* Brano da leggere
= = = = = = =
Regioni storiche, ambienti, città minori. L’Europa dei luoghi evocativi, Regioni che hanno alimentato movimenti artistici e religiosi, scuole di pensiero, correnti letterarie. Regioni divise da guerre sono ora riunite in un contesto europeo e rivolte a creazione di grandi macroregioni tra le quali quella alpina.

LE ALPI

La catena montuosa delle Alpi è il più importante ecosistema dell’Europa. Occupa una superficie di 190.912 kmq, ha una larghezza massima di 240 km, una lunghezza di 1.300, e si estende ad arco nei territori italiano, francese, svizzero, del Liechtenstein, tedesco, austriaco e sloveno.
Le Alpi sono tradizionalmente divise in tre sezioni: Alpi Occidentali, Alpi Centrali, Alpi Orientali.
L’altitudine media è di circa 1.300 m e la vetta più alta è il Monte Bianco (4810 m).
La popolazione alpina è di circa 16 milioni di abitanti e le città principali sono: Bolzano, Trento, Aosta, Chambery, Grenoble, Annecy, Ginevra, Losanna, Vaduz, Salisburgo, Innsbruck, Lubiana.
= = = = = = =
* Dati estratti
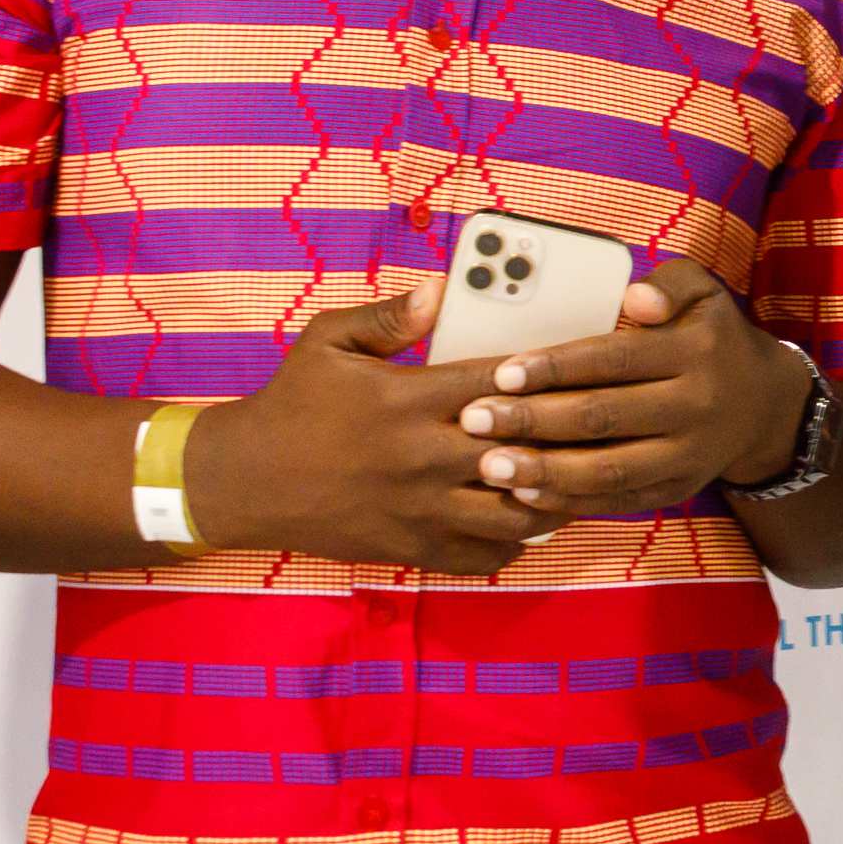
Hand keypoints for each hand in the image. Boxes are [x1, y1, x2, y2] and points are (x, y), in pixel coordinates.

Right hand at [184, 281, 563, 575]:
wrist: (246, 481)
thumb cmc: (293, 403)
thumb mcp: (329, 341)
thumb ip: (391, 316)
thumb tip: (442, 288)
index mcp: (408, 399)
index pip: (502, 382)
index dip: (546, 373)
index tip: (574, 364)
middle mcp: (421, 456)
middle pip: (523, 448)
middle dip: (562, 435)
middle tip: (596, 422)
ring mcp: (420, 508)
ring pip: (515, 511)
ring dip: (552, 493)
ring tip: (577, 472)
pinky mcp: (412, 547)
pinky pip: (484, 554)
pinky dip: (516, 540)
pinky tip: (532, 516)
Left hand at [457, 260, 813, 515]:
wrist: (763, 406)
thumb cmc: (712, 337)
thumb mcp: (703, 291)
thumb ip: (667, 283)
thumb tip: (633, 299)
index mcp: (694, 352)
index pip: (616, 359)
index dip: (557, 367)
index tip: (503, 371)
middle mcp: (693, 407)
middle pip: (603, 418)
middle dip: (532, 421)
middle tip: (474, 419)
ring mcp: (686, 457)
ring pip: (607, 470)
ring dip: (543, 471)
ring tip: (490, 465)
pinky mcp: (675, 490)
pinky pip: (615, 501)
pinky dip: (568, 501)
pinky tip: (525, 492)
= = = = = = =
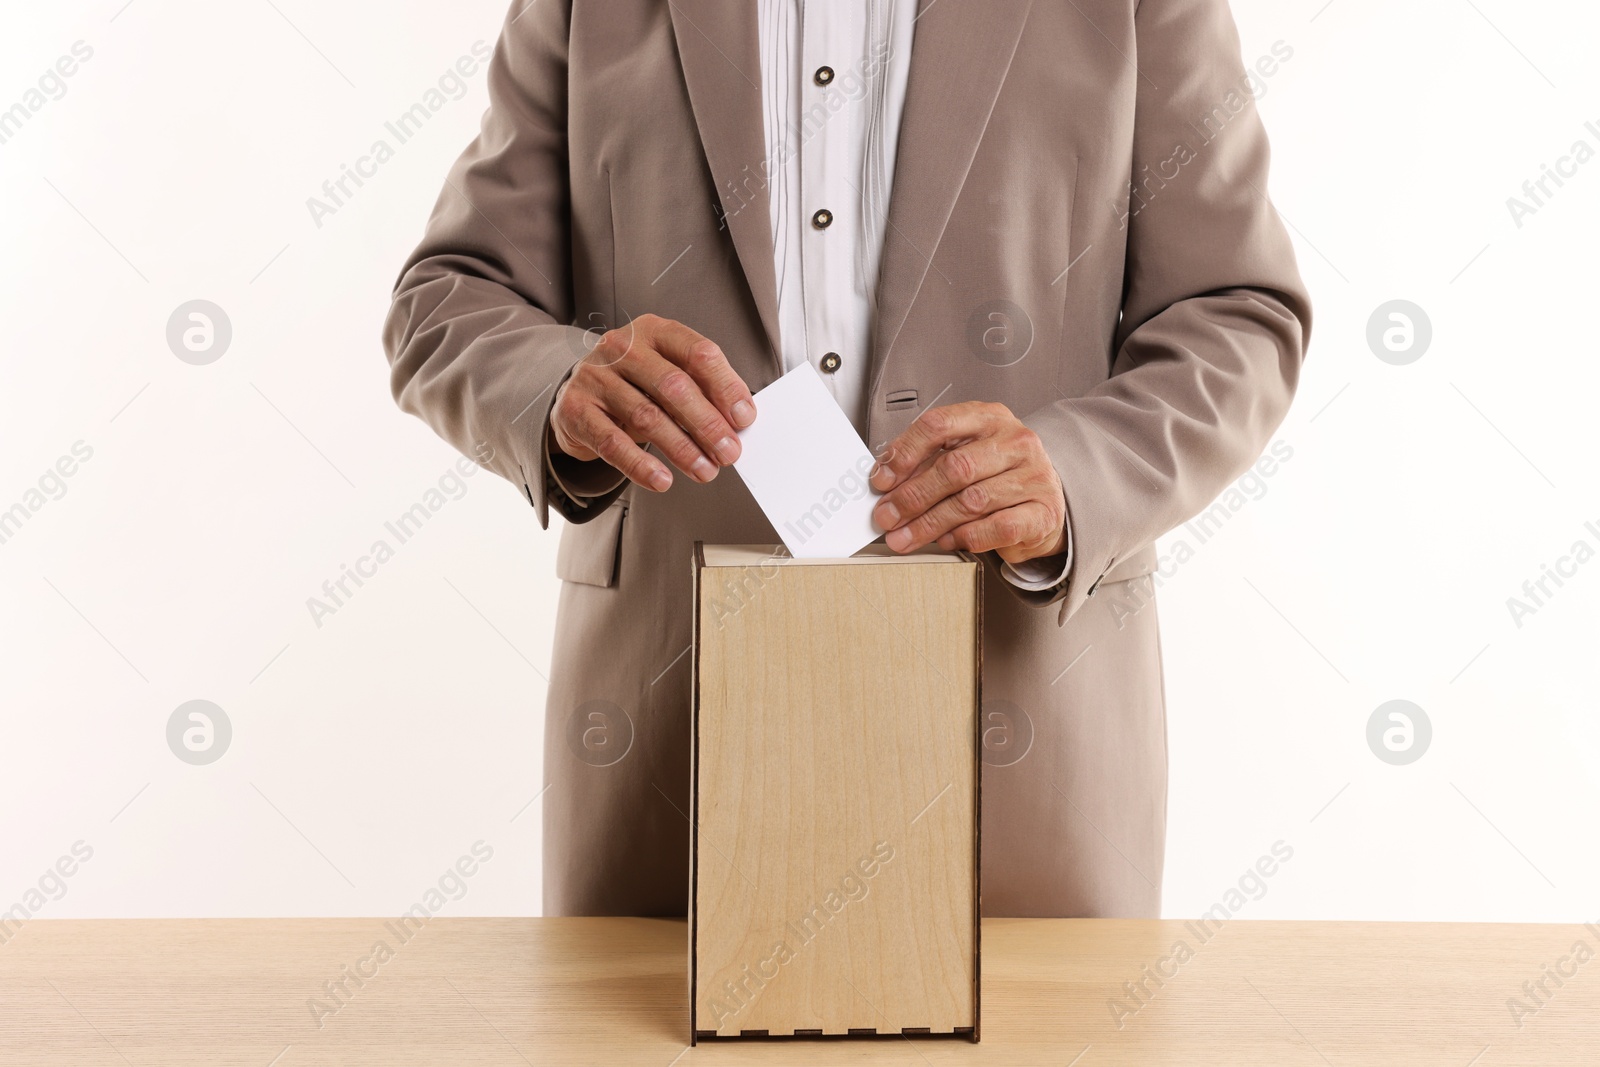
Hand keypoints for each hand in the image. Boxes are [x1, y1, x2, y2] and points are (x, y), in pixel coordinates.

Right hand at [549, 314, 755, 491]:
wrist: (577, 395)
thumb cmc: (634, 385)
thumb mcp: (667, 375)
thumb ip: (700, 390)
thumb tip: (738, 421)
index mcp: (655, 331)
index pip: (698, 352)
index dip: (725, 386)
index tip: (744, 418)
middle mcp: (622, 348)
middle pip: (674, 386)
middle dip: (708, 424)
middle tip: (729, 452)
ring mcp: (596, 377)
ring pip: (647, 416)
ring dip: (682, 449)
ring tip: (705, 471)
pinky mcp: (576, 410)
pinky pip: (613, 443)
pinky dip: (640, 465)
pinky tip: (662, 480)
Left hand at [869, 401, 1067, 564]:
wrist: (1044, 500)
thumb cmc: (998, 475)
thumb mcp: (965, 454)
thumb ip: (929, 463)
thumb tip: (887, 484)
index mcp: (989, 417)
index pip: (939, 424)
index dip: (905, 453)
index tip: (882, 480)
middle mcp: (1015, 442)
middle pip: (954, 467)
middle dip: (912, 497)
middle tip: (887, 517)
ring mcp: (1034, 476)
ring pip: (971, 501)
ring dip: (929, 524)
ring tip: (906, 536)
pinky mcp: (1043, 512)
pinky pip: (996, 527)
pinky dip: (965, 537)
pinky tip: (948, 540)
= = = = = = =
* Cosa fare
**1)** Trascrivi dal brano sulle Alpi il tratto che va da "La catena montuosa" fino a "Centrali, Alpi Orientali." compreso.
**2)** Riscrivi come elenco puntato il paragrafo del brano sulle Alpi che comincia con "Regioni storiche, ambienti". Mantieni i fatti principali.
**3)** Scrivi il seguito del brano sulle Alpi, a partire da dopo l'ultima frase.

* Le risposte
**1)**
La catena montuosa delle Alpi è il più importante ecosistema dell’Europa. Occupa una superficie di 190.912 kmq, ha una larghezza massima di 240 km, una lunghezza di 1.300, e si estende ad arco nei territori italiano, francese, svizzero, del Liechtenstein, tedesco, austriaco e sloveno.
Le Alpi sono tradizionalmente divise in tre sezioni: Alpi Occidentali, Alpi Centrali, Alpi Orientali.

**2)**
- Regioni storiche, ambienti e città minori formano l'Europa dei luoghi evocativi.
- Sono regioni che hanno alimentato movimenti artistici e religiosi, scuole di pensiero e correnti letterarie.
- Regioni un tempo divise da guerre sono ora riunite in un contesto europeo.
- Queste regioni puntano a creare grandi macroregioni, tra cui quella alpina.

**3)**
E’ una delle ultime regioni naturali rimaste dell’Europa Centrale in cui convivono 30.000 specie di animali (tra i più famosi l’aquila reale, l’orso bruno, lo stambecco, il camoscio, la lince e il lupo) e 13.000 specie vegetali.
Le Alpi sono il maggior nodo idrografico d’Europa. Sul versante esterno nascono il Rodano, il Reno e alcuni affluenti di destra del Danubio, fra cui l’Inn e la Drava; su quello interno il Po con i suoi numerosi affluenti di sinistra e l’Adige, il Brenta, il Piave, il Tagliamento, l’Isonzo. I laghi sono più di 3.000 e coprono una superficie di oltre 4.400 kmq, e costituiscono la maggior attrattiva delle Alpi (il lago di Ginevra 582 kmq, il lago di Costanza 539 kmq, il lago di Garda 370 kmq).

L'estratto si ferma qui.